· Assumes the duties and responsibilities of the Executive Chef in his absence.
行政总厨不当班的时候有责任履行他的工作。
· Assists the Chef in the management of the day to day operation of the Food Production and informs the Executive Chef of major decisions taken in his/her absence.
协助行政总厨对出品食品的出品监控及对食品提出意见,总厨不当班时要将信息转告。
· Controls and analyzes, on an on-going basis, the level of the following:
控制和分析,根据以下的要求:
o Sales销售
o Costs成本
o Issuing of food可出品的食品
o Quality and presentation of food and beverage products食品酒水的质量和推广
o Condition and cleanliness of facilities and equipment干净整洁的设施设备环境
o Guest satisfaction客人的满意
o Marketing市场
· Assists the Executive Chef in developing training plans.
协助行政总厨制作培训计划。
· Assists the Executive Chef in developing popular menus.
作行政总厨房定期更新菜牌。
· Assists the Executive Chef in planning and organizing successful Food and Beverage activities.
协助行政总厨计划和组织成功的餐饮活动。
· Conducts daily briefings and other meetings as needed to obtain optimal results.
为获得最佳的结果组织每日例会和需要的其他会议。
· Attends and participates to other meetings as required by the administrative calendar.
根据行政日历参加出席其他会议。
· Assists the Executive Chef in making recipes and maintaining up-dated and accurate costing of all dishes prepared and sold in the Food and Beverage operation.
协助行政总厨制作所有菜式的处方并定期更新准确的成本支出和餐饮产品的销售。
· Assists the Executive Chef in setting Food Production and Stewarding goals and developing strategies, procedures and policies.
协助行政总厨确定食品和管事目标并开发战略,程序和政策。
· Assists the Executive Chef in determining the minimum and maximum stocks of all food, material and equipment.
协助行政总厨决定食品,原料和设备的最大最小的存货量。
· Actively pursue HOE breakage controlling,ensure quarterly inventory breakage under 0.3%.

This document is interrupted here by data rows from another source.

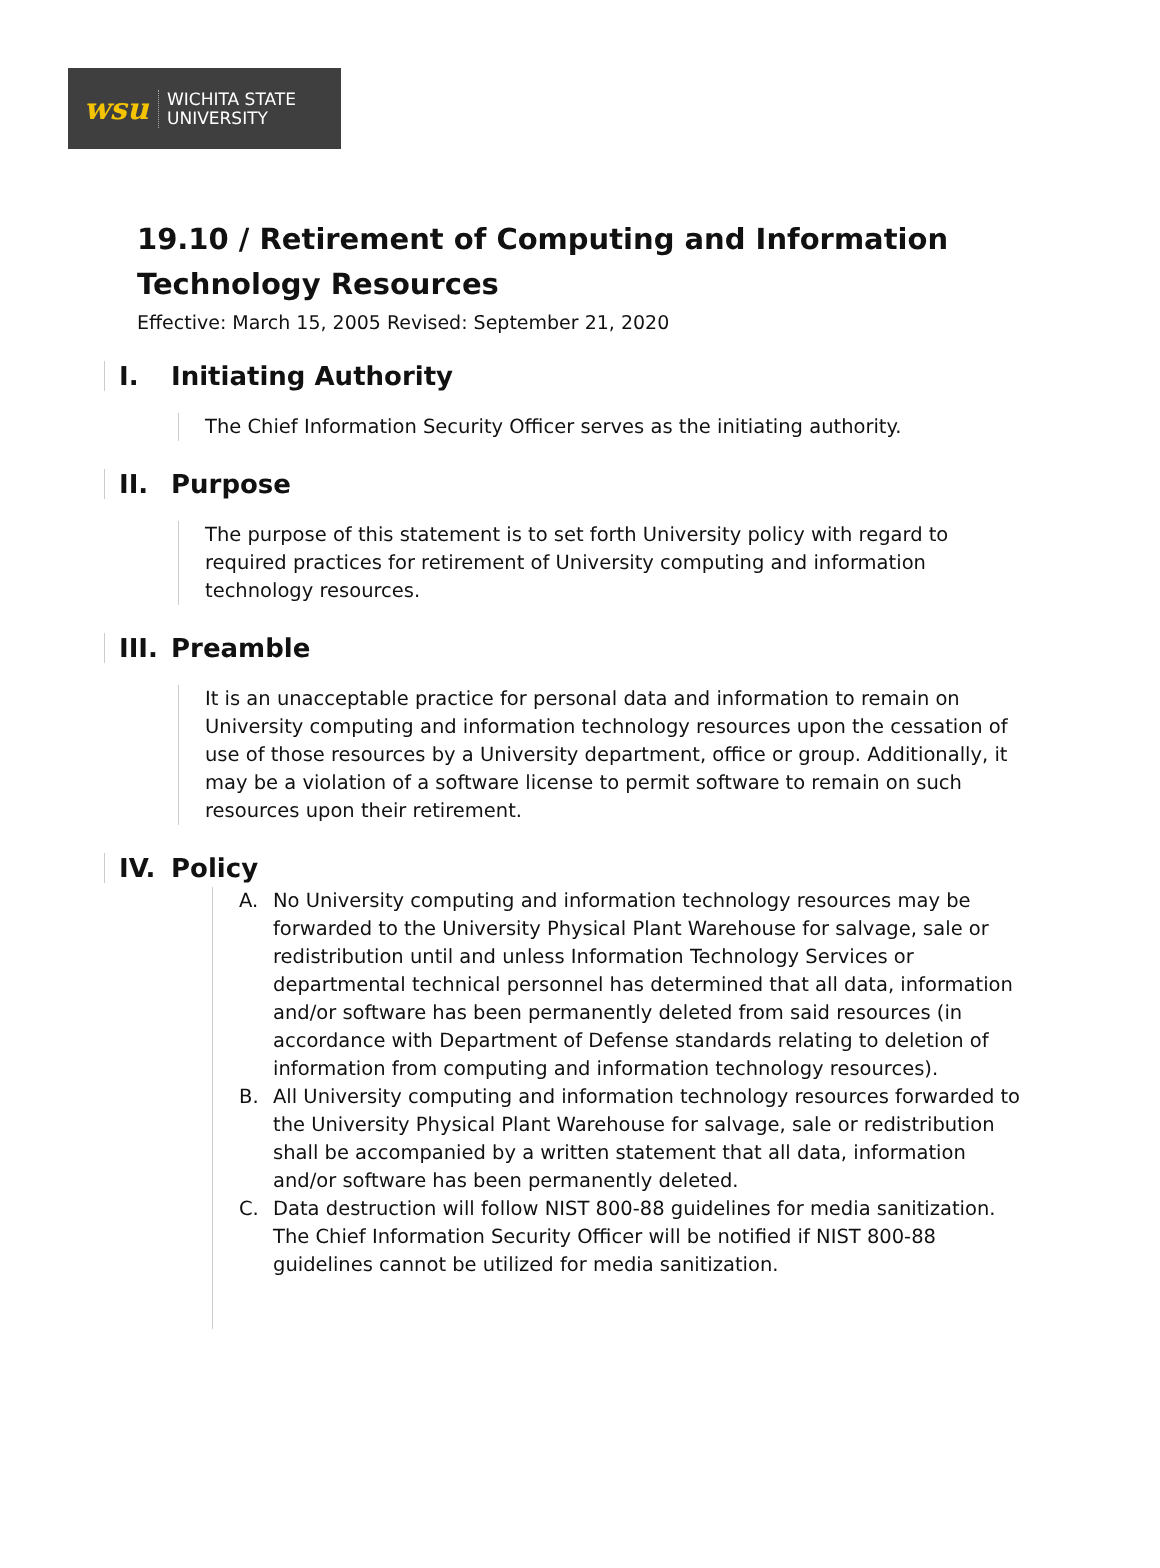wsu
WICHITA STATE
UNIVERSITY
19.10 / Retirement of Computing and Information Technology Resources
Effective: March 15, 2005 Revised: September 21, 2020
I. Initiating Authority
The Chief Information Security Officer serves as the initiating authority.
II. Purpose
The purpose of this statement is to set forth University policy with regard to required practices for retirement of University computing and information technology resources.
III. Preamble
It is an unacceptable practice for personal data and information to remain on University computing and information technology resources upon the cessation of use of those resources by a University department, office or group. Additionally, it may be a violation of a software license to permit software to remain on such resources upon their retirement.
IV. Policy
A. No University computing and information technology resources may be forwarded to the University Physical Plant Warehouse for salvage, sale or redistribution until and unless Information Technology Services or departmental technical personnel has determined that all data, information and/or software has been permanently deleted from said resources (in accordance with Department of Defense standards relating to deletion of information from computing and information technology resources).
B. All University computing and information technology resources forwarded to the University Physical Plant Warehouse for salvage, sale or redistribution shall be accompanied by a written statement that all data, information and/or software has been permanently deleted.
C. Data destruction will follow NIST 800-88 guidelines for media sanitization. The Chief Information Security Officer will be notified if NIST 800-88 guidelines cannot be utilized for media sanitization.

积极的实行酒店营运设备破损率控制,并保证每季度盘点破损率控制在0.3%以下。
· Assists the Executive Chef in setting standards of all food and equipment purchases in accordance with IHG guidelines.

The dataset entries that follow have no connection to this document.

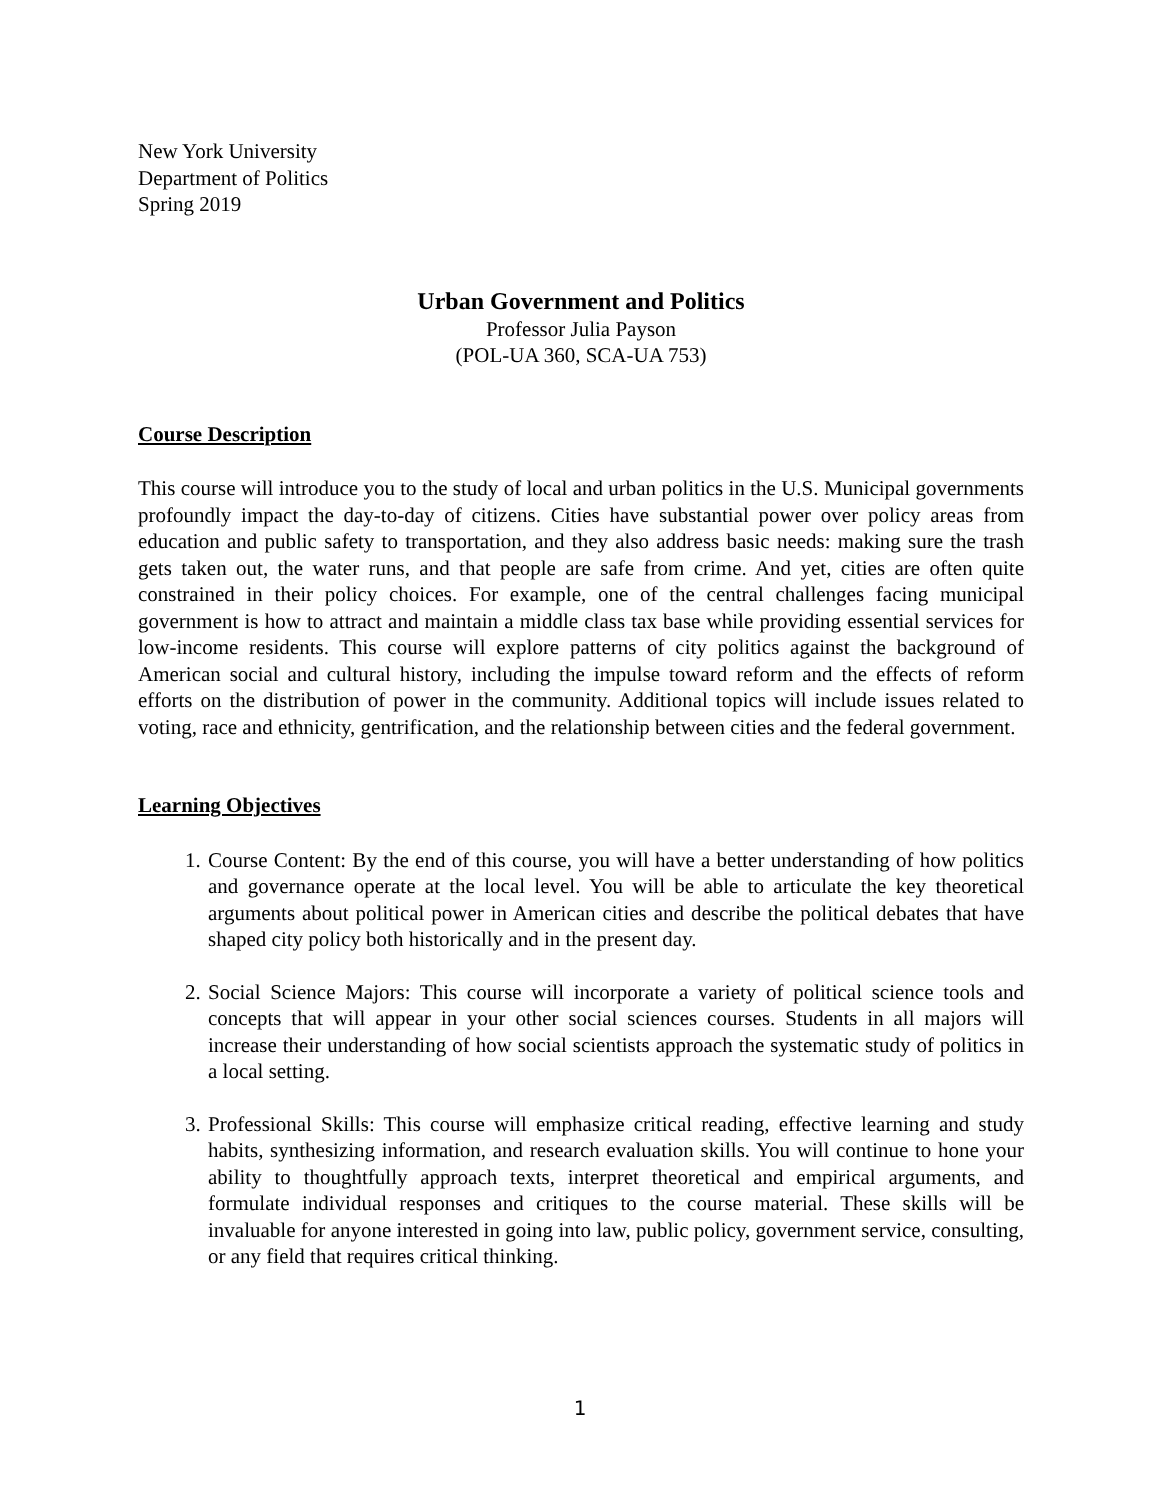New York University
Department of Politics
Spring 2019
Urban Government and Politics
Professor Julia Payson
(POL-UA 360, SCA-UA 753)
Course Description
This course will introduce you to the study of local and urban politics in the U.S. Municipal governments profoundly impact the day-to-day of citizens. Cities have substantial power over policy areas from education and public safety to transportation, and they also address basic needs: making sure the trash gets taken out, the water runs, and that people are safe from crime. And yet, cities are often quite constrained in their policy choices. For example, one of the central challenges facing municipal government is how to attract and maintain a middle class tax base while providing essential services for low-income residents. This course will explore patterns of city politics against the background of American social and cultural history, including the impulse toward reform and the effects of reform efforts on the distribution of power in the community. Additional topics will include issues related to voting, race and ethnicity, gentrification, and the relationship between cities and the federal government.
Learning Objectives
1. Course Content: By the end of this course, you will have a better understanding of how politics and governance operate at the local level. You will be able to articulate the key theoretical arguments about political power in American cities and describe the political debates that have shaped city policy both historically and in the present day.
2. Social Science Majors: This course will incorporate a variety of political science tools and concepts that will appear in your other social sciences courses. Students in all majors will increase their understanding of how social scientists approach the systematic study of politics in a local setting.
3. Professional Skills: This course will emphasize critical reading, effective learning and study habits, synthesizing information, and research evaluation skills. You will continue to hone your ability to thoughtfully approach texts, interpret theoretical and empirical arguments, and formulate individual responses and critiques to the course material. These skills will be invaluable for anyone interested in going into law, public policy, government service, consulting, or any field that requires critical thinking.
1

协助行政总厨根据IHG的指引设定食物和设备的购买标准。
· Monitors local competitors and compare their operation with the hotel Food and Beverage operation.
监视并比较竞争对手在餐饮方面的运作。
· Keeps aware of trends, systems, practices and equipment in food and beverage through trade literature, hotel show and site visits.

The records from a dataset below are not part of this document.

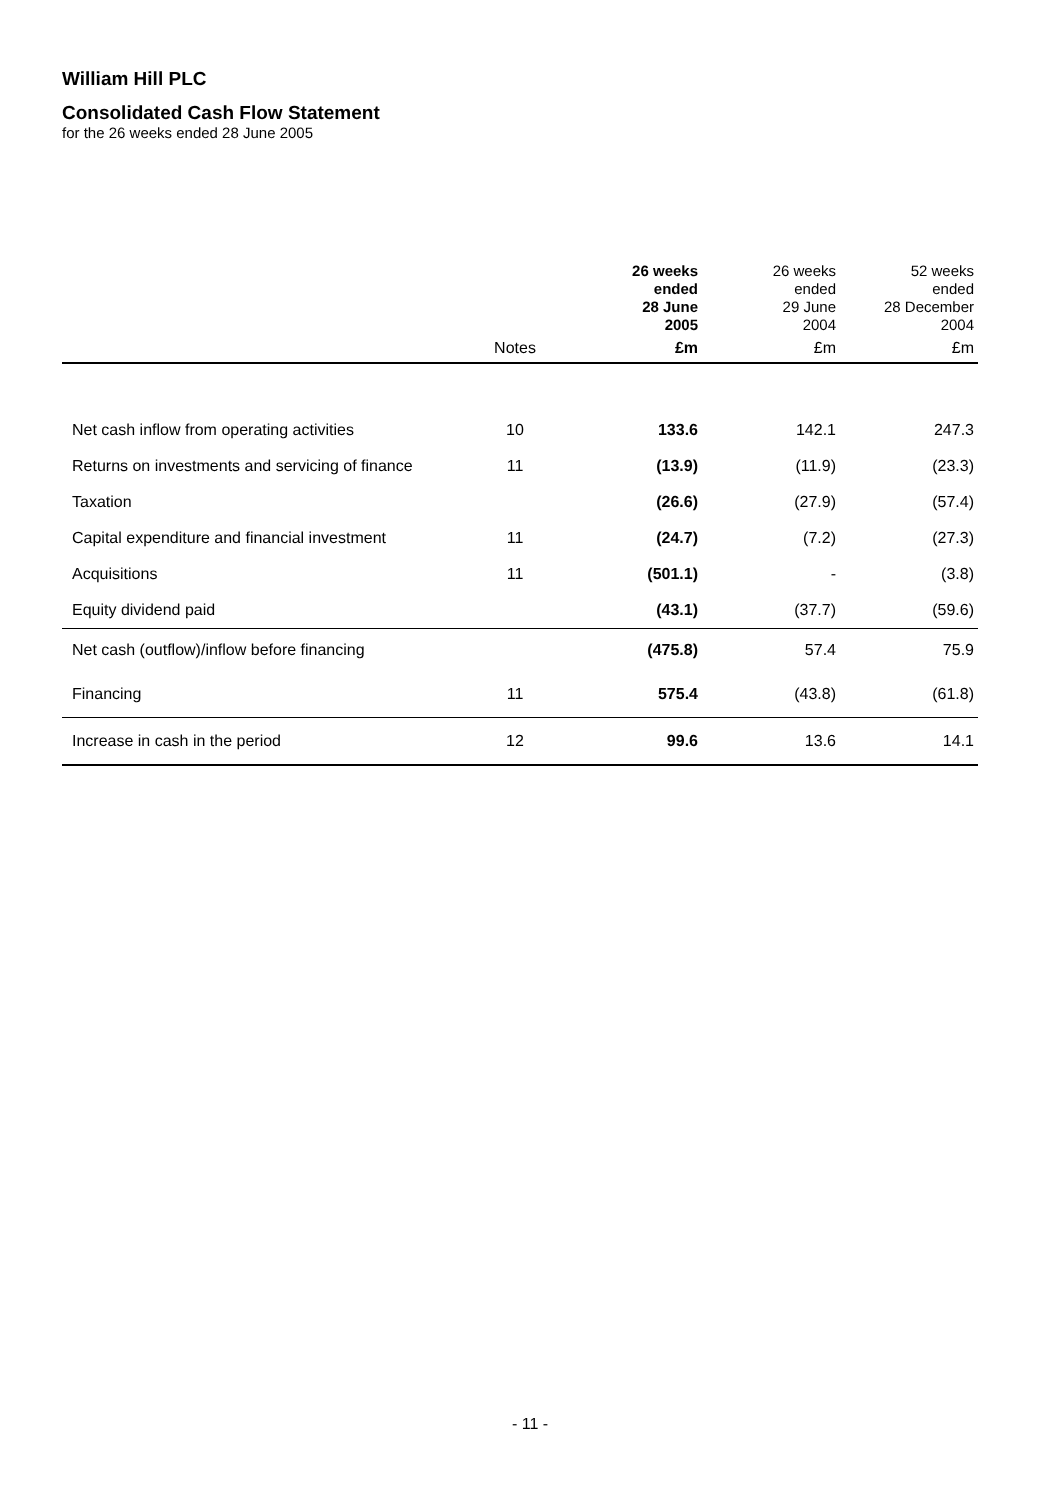William Hill PLC
Consolidated Cash Flow Statement
for the 26 weeks ended 28 June 2005
| | | 26 weeks ended 28 June 2005 | 26 weeks ended 29 June 2004 | 52 weeks ended 28 December 2004 |
| --- | --- | --- | --- | --- |
| | Notes | £m | £m | £m |
| Net cash inflow from operating activities | 10 | 133.6 | 142.1 | 247.3 |
| Returns on investments and servicing of finance | 11 | (13.9) | (11.9) | (23.3) |
| Taxation | | (26.6) | (27.9) | (57.4) |
| Capital expenditure and financial investment | 11 | (24.7) | (7.2) | (27.3) |
| Acquisitions | 11 | (501.1) | - | (3.8) |
| Equity dividend paid | | (43.1) | (37.7) | (59.6) |
| Net cash (outflow)/inflow before financing | | (475.8) | 57.4 | 75.9 |
| Financing | 11 | 575.4 | (43.8) | (61.8) |
| Increase in cash in the period | 12 | 99.6 | 13.6 | 14.1 |
- 11 -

通过商业文献,酒店展示和参观了解餐饮趋势,系统,实践和设备。
aCCOUNTABILITY责任范围
· Understand OH&S policies and procedures. Educate employee to enforce OH&S guidelines.
熟悉职业健康及安全政策及流程。指导同事以确保安全贯彻实施。
· Understand property safety, first aid, fire and emergency procedures. Operate equipment safely.
熟悉财物安全、急救、火灾及紧急程序。安全使用相关设备。
· Correct a hazardous situation. Report potential dangerous to related department immediately.
更正危险状况。实时向相关报门报告危险状况。
· Log security incidents and accidents in accordance with hotel requirements.
根据酒店要求,记录安全事故。
· Ensure to implement all fire, health, and safety procedures per required by hotel.
确保实施酒店火灾、健康及安全流程。
· Demonstrate an interest in and an understanding of issues relevant to department and hotel. Keep your
information up to date。
对部门及酒店业务工作展示兴趣和理解力。不断更新所掌握的知识。
· Understand hotel’s business priorities, products and services. And how the department is running.
熟悉酒店的优先业务、产品及服务,并了解部门营运。
· Bring best practice to the attention of department, shares new ideas with employee.
关注部门运作,与同事分享新想法。
· Understands one’s own role and role of others. This may impact guest & employee satisfaction and
departmental performance.
熟悉自己岗位及其它员工岗位,这与客户及同事满意度及部门效益相关。
· Adhere to IHG Corporate Code of Conduct, Employee Handbook and Hotel policies and procedures.
遵守洲际酒店集团行为规范、员工手册及酒店政策规定。
· Understanding of competitors’ major strength and weakness.
理解竞争对手的主要优势与劣势。
· Knowledge of how business is running, focus on factors how to run a successful and profitable business.
熟悉业务营运,关注成功与获利的业务因素。